Quali alternative ha oggi l’impresa per una finanza etica?
Fare finanza etica e’ solo un aspetto del fare impresa etica per cui ritengo che un profondo processo di cambiamento culturale debba esserci anche dall’interno dell’impresa che può rivolgersi a players etici (pochissimi nel nostro paese) ma anche migliorando l’approccio alla supply chain e quindi nel rapporto clienti-fornitori. Se continuiamo ad avere gli stessi atteggiamenti nei confronti dei nostri clienti-fornitori sulle dinamiche di incasso-pagamenti , allora non dobbiamo meravigliarci delle banche.
E’ notorio il tuo impegno politico a fianco di De Magistris, ci puoi sintetizzare l’idea alla base del tuo programma?

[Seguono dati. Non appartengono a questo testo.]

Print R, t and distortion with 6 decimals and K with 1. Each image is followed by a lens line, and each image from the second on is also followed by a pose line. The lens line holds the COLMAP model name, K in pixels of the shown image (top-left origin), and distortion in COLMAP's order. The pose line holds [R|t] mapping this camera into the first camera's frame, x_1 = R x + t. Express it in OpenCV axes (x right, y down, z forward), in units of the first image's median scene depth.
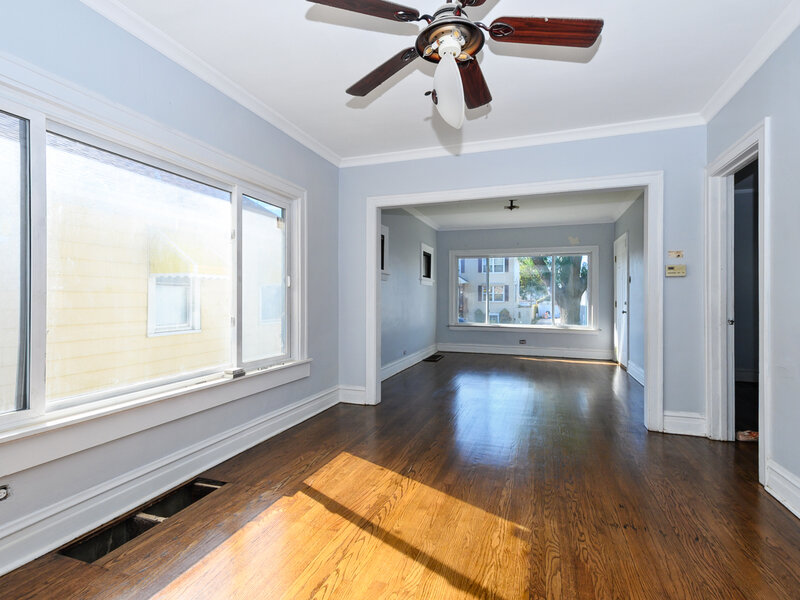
lens RADIAL K [[402.1, 0, 400.0], [0, 402.1, 300.0], [0, 0, 1]] dist [0.004664, -0.000687]
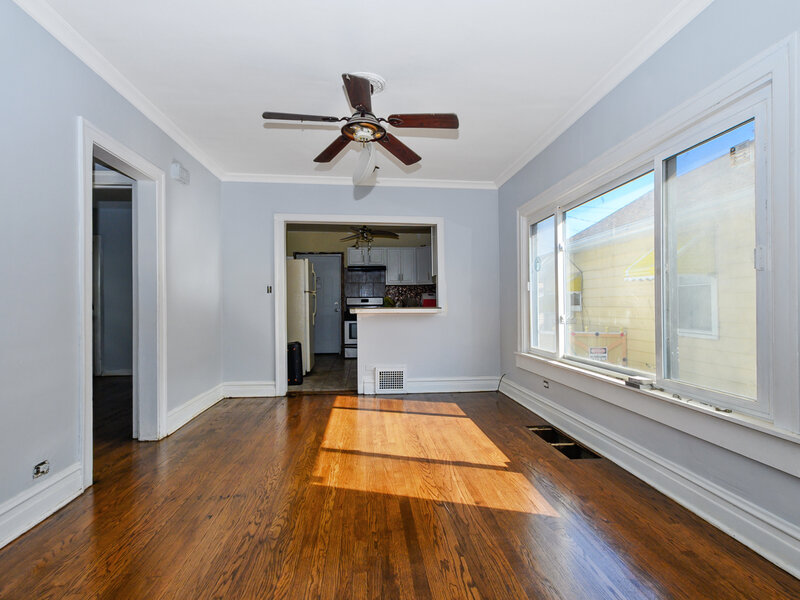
lens RADIAL K [[402.1, 0, 400.0], [0, 402.1, 300.0], [0, 0, 1]] dist [0.004664, -0.000687]
pose [[-0.908336, -0.000592, -0.418241, 0.510964], [0.005293, 0.999903, -0.012911, 0.015867], [0.418208, -0.013941, -0.908244, 1.942520]]
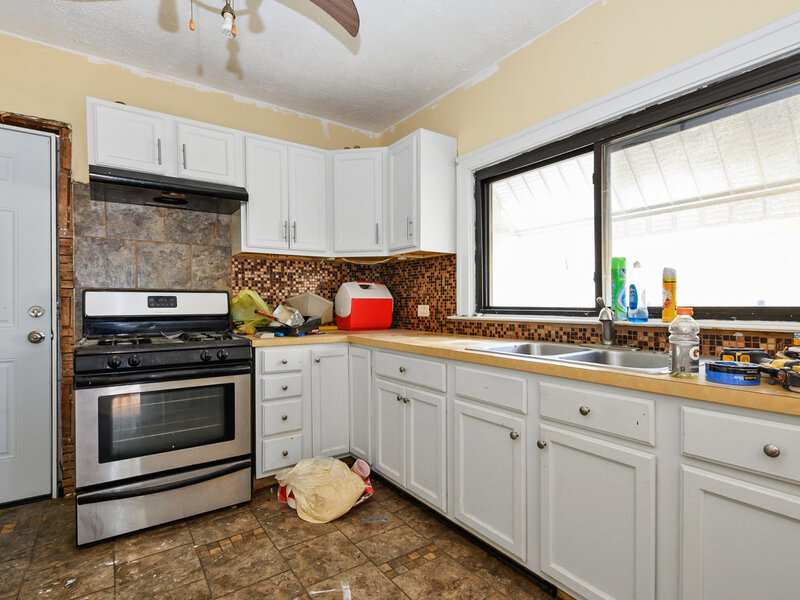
lens RADIAL K [[402.1, 0, 400.0], [0, 402.1, 300.0], [0, 0, 1]] dist [0.004664, -0.000687]
pose [[-0.565987, 0.005688, -0.824395, 0.308399], [0.011213, 0.999937, -0.000799, 0.004301], [0.824338, -0.009696, -0.566015, 1.280403]]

Voglio mettere a disposizione della mia città il mio know-how e il mio percorso attraverso quattro progetti che possano essere sostenuti da danaro pubblico per chi non ne ha la possibilità’ e che praticamente rappresentano un appendice alle risposte che ti ho dato precedentemente alle tue interessanti e “distintive” domande:
FORMAZIONE AI MICRO-PICCOLI IMPRENDITORI
SPORTELLO DEL CONSUMATORE BANCARIO
LABORATORIO DI SVILUPPO START UP NAPOLETANE
Ritornando invece ai libri hai in mente un altro progetto?
Meriti un anteprima assoluta 🙂 …..scadenzati per la primavera 2017!
Su ZEST si parla di sostenibilità, è chiaro che la prima sostenibilità per l’impresa è quella del suo stesso ecosistema, ma non dobbiamo dimenticare che l’impresa ha una responsabilità sociale di restituzione delle risorse sottratte all’ambiente e di non incidenza sulla spesa pubblica per il contenimento dei suo impatti oltre al fatto che è responsabile di un welfare interno. Cosa si deve fare oggi a tuo avviso per essere una “impresa buona” oltre che una “buona impresa”? Una impresa buona nasce da un imprenditore buono che abbia una coscienza etica, che non sfrutti la forza lavoro, che rispetti i suoi clienti-fornitori e che faccia veramente customer satisfaction. Il problema è tutto lì: per essere una impresa buona devi garantire il miglior prodotto-servizio al tuo cliente in una logica di profitto. Una equazione difficilissima da realizzare (per il piccolo imprenditore soprattutto ) se poi i modelli di riferimento sono i manager bancari.